Fixes slow iteration over tensor in GPU #2683

nie3e · 2024-09-11T11:05:58Z

What does this PR do?

Before iteration over batches it simply pushes tensor to cpu and convert it to numpy array for faster iteration.
Then it converts it back to tensor on cpu.

Before submitting

Did you read the contributor guideline?
Did you make sure your PR does only one thing, instead of bundling different changes together?
Did you make sure to update the documentation with your changes? (if necessary)
Did you write any new necessary tests? (not for typos and docs)
Did you verify new and existing tests pass locally with your changes?
Did you list all the breaking changes introduced by this pull request?
Does your code adhere to project-specific code style and conventions?

PR review

Reviewer checklist

Is this pull request ready for review? (if not, please submit in draft mode)
Check that all items from Before submitting are resolved
Make sure the title is self-explanatory and the description concisely explains the PR
Add labels and milestones (and optionally projects) to the PR so it can be classified
Confirm that the changes adhere to compatibility requirements (e.g., Python version, platform)
Review the self-review checklist to ensure the code is ready for review

asumagic

The workaround seems OK in itself but I am wary of this change because it does mean the return value lives on the CPU device rather than CUDA. Would have to test that it doesn't break any consumer of apply_threshold.

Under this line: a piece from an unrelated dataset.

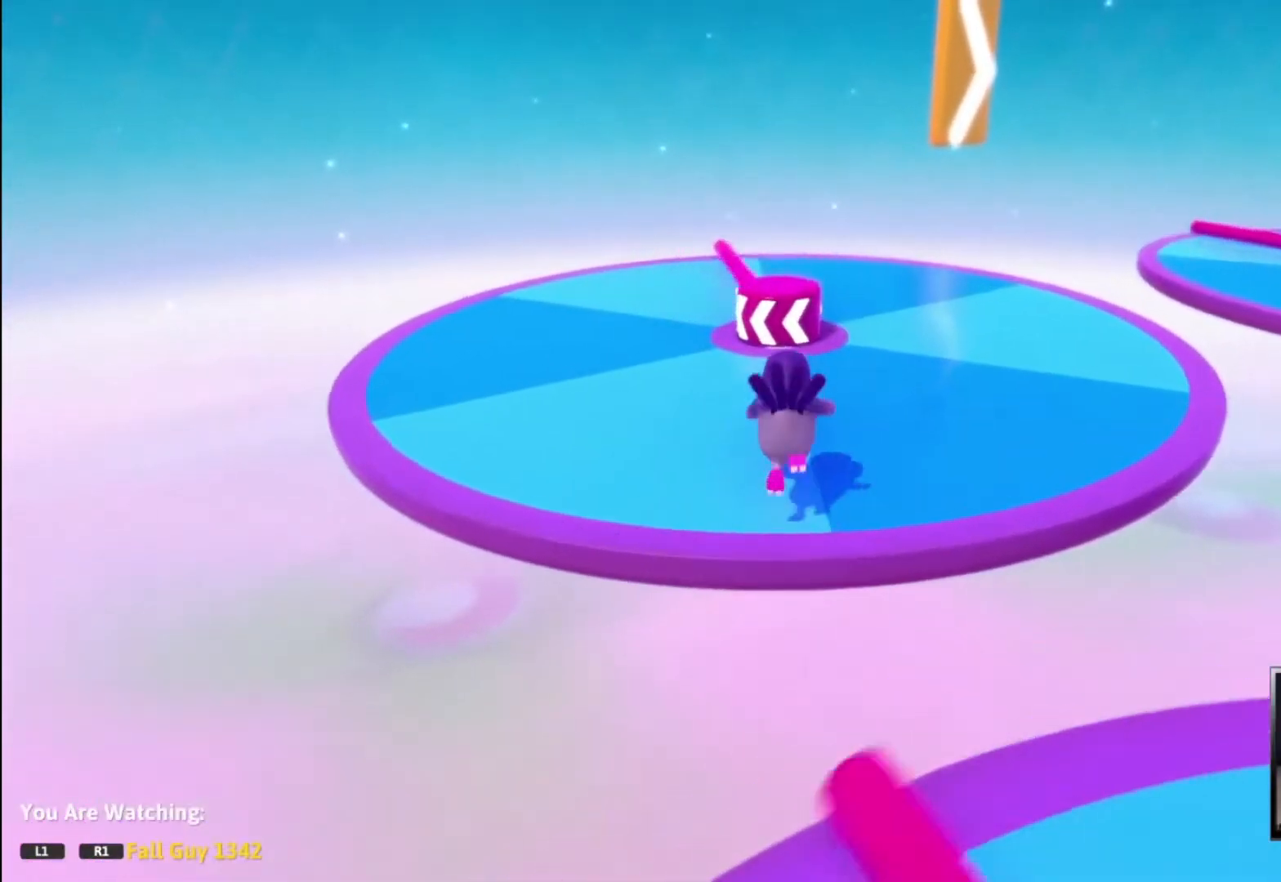
{"buttons": [], "left_stick": "center", "right_stick": "center", "events": [[233, "right_stick", "right"], [400, "right_stick", "center"]]}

Maybe there is a way to express the loop as a tensor operation of some sort? Will have to look into it.

nie3e · 2024-09-16T22:28:44Z

I am not sure if this is possible without looping.

vad_th = vad_activation + vad_deactivation

is a tensor consisting of 0, 1, 2. The loop after getting a value of 2, changes subsequent 1 into 2. Same for 0: changes 1 into 0.

I can check the device that the input tensor is on and put it back on that device before returning the result.

asumagic · 2024-09-18T13:59:43Z

Could you check if something like this solves your performance issue?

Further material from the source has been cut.